2% steel fibers has been found to be 0.54 M Ω∙m (Yehia, Tuan, et al, 2000). Although resistivity

measurements of the fiber reinforced concrete alone were not taken in this study, it is reasonable

to assume that the concrete mixes used in this study would have higher resistivity values due to

the lower concentration of steel fibers. However, all observed resistivity values observed were

much lower than this value, suggesting that the addition of welded wire fabric substantially

decreased the resistivity of the sample (Appendix C).

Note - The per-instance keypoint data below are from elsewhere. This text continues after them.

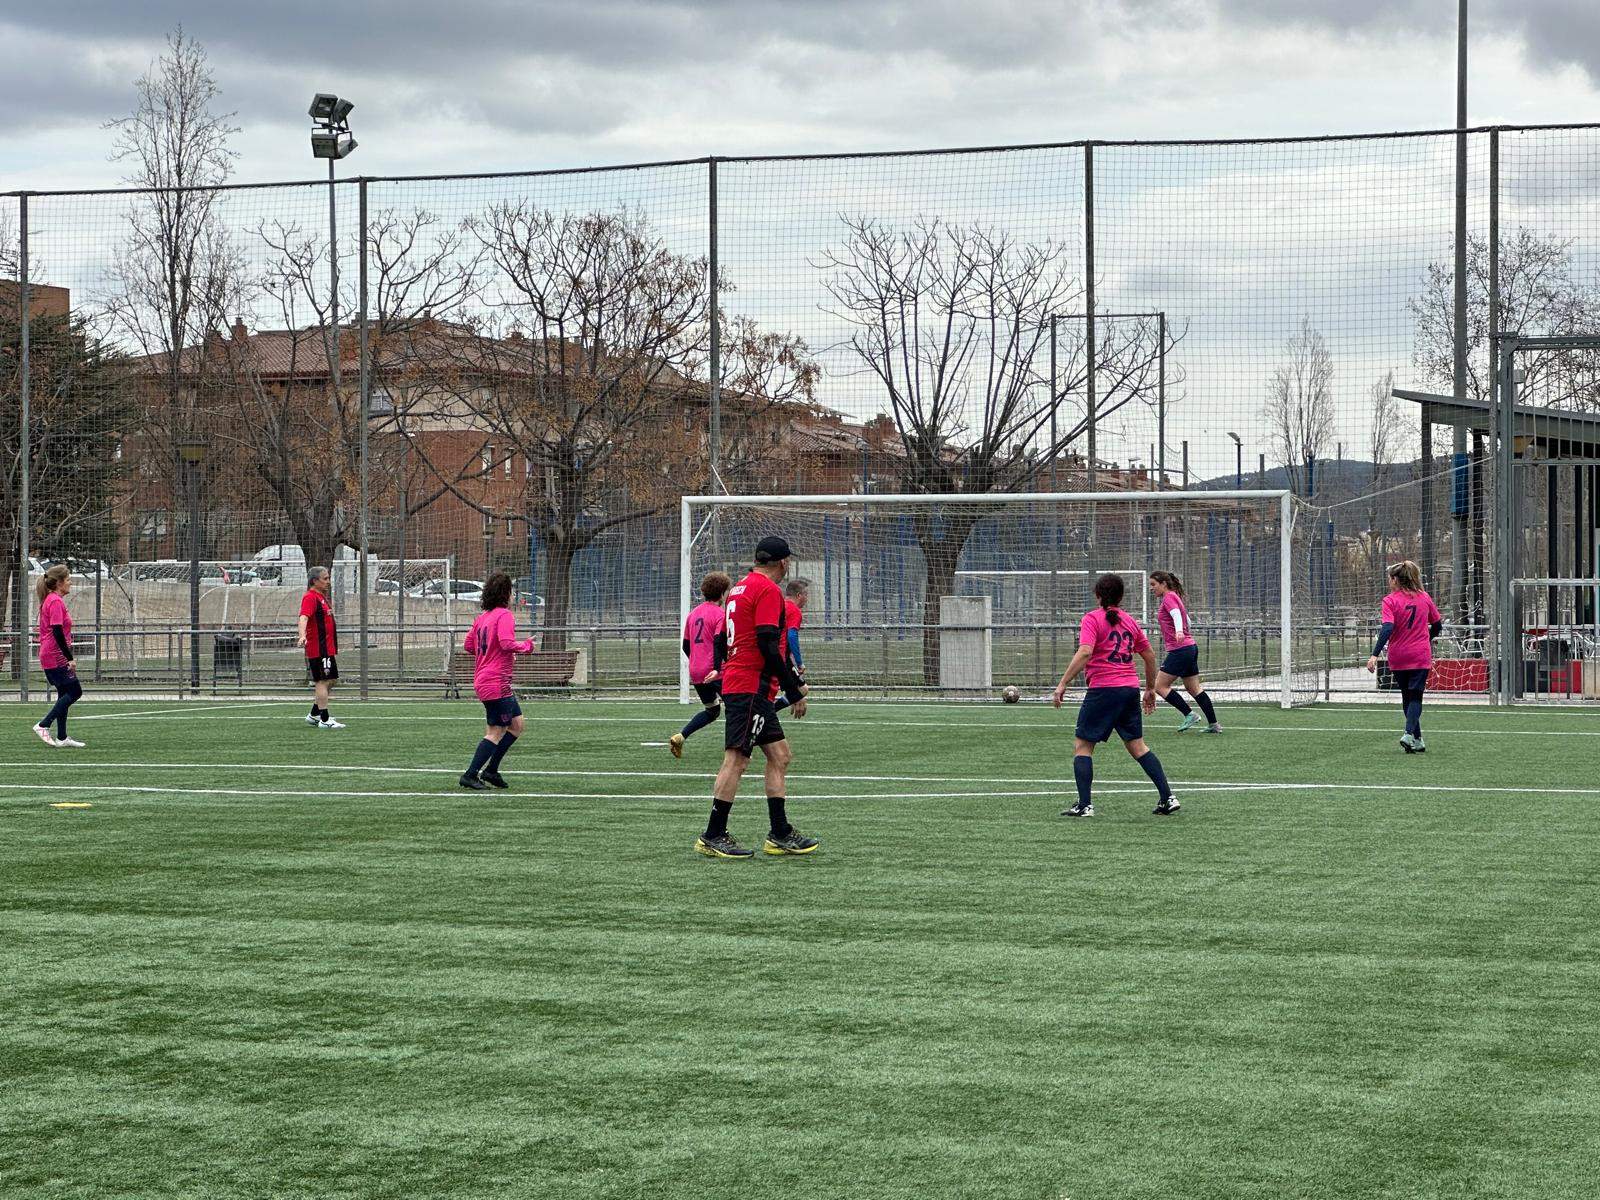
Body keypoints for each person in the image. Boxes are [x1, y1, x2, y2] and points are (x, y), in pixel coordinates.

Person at [695, 536, 817, 859]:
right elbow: (767, 643)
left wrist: (727, 668)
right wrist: (793, 689)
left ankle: (779, 832)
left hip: (749, 685)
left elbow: (722, 639)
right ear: (783, 562)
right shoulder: (767, 590)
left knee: (780, 755)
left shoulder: (738, 587)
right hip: (750, 686)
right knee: (737, 759)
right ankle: (713, 834)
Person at [1052, 573, 1180, 818]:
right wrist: (1150, 688)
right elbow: (1150, 655)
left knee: (1083, 746)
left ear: (1098, 596)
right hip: (1129, 689)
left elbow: (1085, 651)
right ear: (1120, 597)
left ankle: (1085, 805)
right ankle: (1168, 797)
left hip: (1104, 689)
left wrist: (1062, 683)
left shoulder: (1092, 618)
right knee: (1138, 747)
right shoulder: (1129, 620)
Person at [458, 573, 535, 790]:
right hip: (496, 681)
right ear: (505, 593)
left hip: (486, 679)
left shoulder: (482, 617)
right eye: (511, 591)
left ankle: (491, 771)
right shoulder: (505, 615)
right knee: (496, 731)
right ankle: (470, 775)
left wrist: (489, 653)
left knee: (517, 725)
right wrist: (526, 646)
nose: (513, 595)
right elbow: (507, 643)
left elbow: (469, 645)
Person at [1366, 560, 1443, 753]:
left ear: (1395, 580)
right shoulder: (1424, 597)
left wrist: (1374, 654)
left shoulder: (1390, 600)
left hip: (1399, 655)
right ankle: (1410, 735)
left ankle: (1416, 738)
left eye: (1390, 579)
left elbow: (1387, 627)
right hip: (1420, 655)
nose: (1389, 582)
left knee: (1407, 697)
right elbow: (1437, 625)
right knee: (1415, 696)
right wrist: (1425, 639)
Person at [1149, 571, 1221, 733]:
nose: (1151, 588)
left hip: (1180, 649)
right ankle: (1214, 725)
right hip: (1189, 647)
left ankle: (1189, 714)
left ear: (1163, 584)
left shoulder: (1169, 597)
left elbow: (1176, 615)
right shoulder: (1175, 597)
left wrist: (1180, 632)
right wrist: (1184, 631)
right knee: (1194, 688)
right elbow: (1186, 619)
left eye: (1153, 584)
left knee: (1160, 686)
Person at [670, 572, 732, 758]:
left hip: (696, 671)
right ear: (722, 593)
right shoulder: (720, 614)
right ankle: (735, 749)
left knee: (712, 710)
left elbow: (685, 645)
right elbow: (718, 642)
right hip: (716, 671)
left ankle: (681, 736)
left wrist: (698, 661)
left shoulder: (693, 614)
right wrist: (716, 667)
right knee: (735, 708)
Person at [32, 565, 85, 748]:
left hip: (52, 654)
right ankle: (43, 724)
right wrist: (69, 657)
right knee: (75, 692)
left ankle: (62, 738)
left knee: (64, 694)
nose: (71, 582)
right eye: (68, 579)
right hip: (55, 655)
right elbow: (57, 632)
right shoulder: (54, 601)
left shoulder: (53, 600)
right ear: (59, 583)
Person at [297, 566, 343, 729]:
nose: (328, 582)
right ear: (315, 581)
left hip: (327, 648)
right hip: (319, 648)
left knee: (331, 680)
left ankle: (314, 714)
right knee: (322, 681)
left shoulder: (321, 596)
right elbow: (303, 618)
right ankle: (324, 719)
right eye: (325, 578)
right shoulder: (310, 597)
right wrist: (302, 635)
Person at [773, 578, 809, 713]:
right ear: (799, 595)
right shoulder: (794, 610)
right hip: (781, 656)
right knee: (802, 689)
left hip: (769, 653)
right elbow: (791, 635)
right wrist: (799, 663)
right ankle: (769, 713)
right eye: (806, 595)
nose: (807, 599)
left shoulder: (778, 605)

It is important to note that previous research has shown samples with higher resistivity

values exhibit greater heating. In one trial a conductive concrete sample having a resistivity of

approximately 20 Ω∙m experienced a temperature increase of 21.3˚ F over 5000 seconds in one

location (Green and Janoyan, 2005). In another experiment, a conductive concrete sample

containing steel fibers was found to have a resistivity of 41.0 Ω∙m but increased in temperature

by 2.5˚ F over 6000 seconds (Vincent and Janoyan, 2005). These previous results suggest that

resistivity is not the only important factor in determining the heating ability of conductive

concrete. The latter experiment particularly suggests that the absence of heating of the samples

in this study is not due simply to the high resistivity values of the concrete, since similar

resistivity values were found for these samples. Although the embedded mesh decreases the

overall resistivity, the extremely low resistivity paths that it produces do not contribute to Joule

heating. The lowered resistivity is a false encouragement, since the increased current cannot

noticeably contribute to heating.

To attempt to determine the cause of the mass thermistor failure, a probe was constructed

and placed in a cylinder of dirt and water for a week. The thermistor’s room temperature

resistance was then measured using the data acquisition system and found to have decreased

from 53 kΩ to 45 kΩ, suggesting that the thermistors failed due to water damage. This

thermistor also exhibited the same trend as observed in the embedded probes of steadily

decreasing in resistance as measurements were made.

Conclusions

These results suggest that electrically conductive concrete composed of 0.25 - 0.5% steel

fiber and welded wire mesh isolated from electrodes is not effective for deicing or anti-icing

applications. Using more area on the sides of the concrete as electrodes decreases the resistivity,

although this does not increase its heating capability. The data suggest the inability of the

samples to sufficiently increase in temperature is due to the low resistivity of the embedded

mesh, which lowers the resistivity of the sample without allowing the current passing through it

to perform Joule heating. If reinforcing mesh is to be used with electrically conductive concrete,

the mesh may require complete electrical isolation for the concrete to heat properly.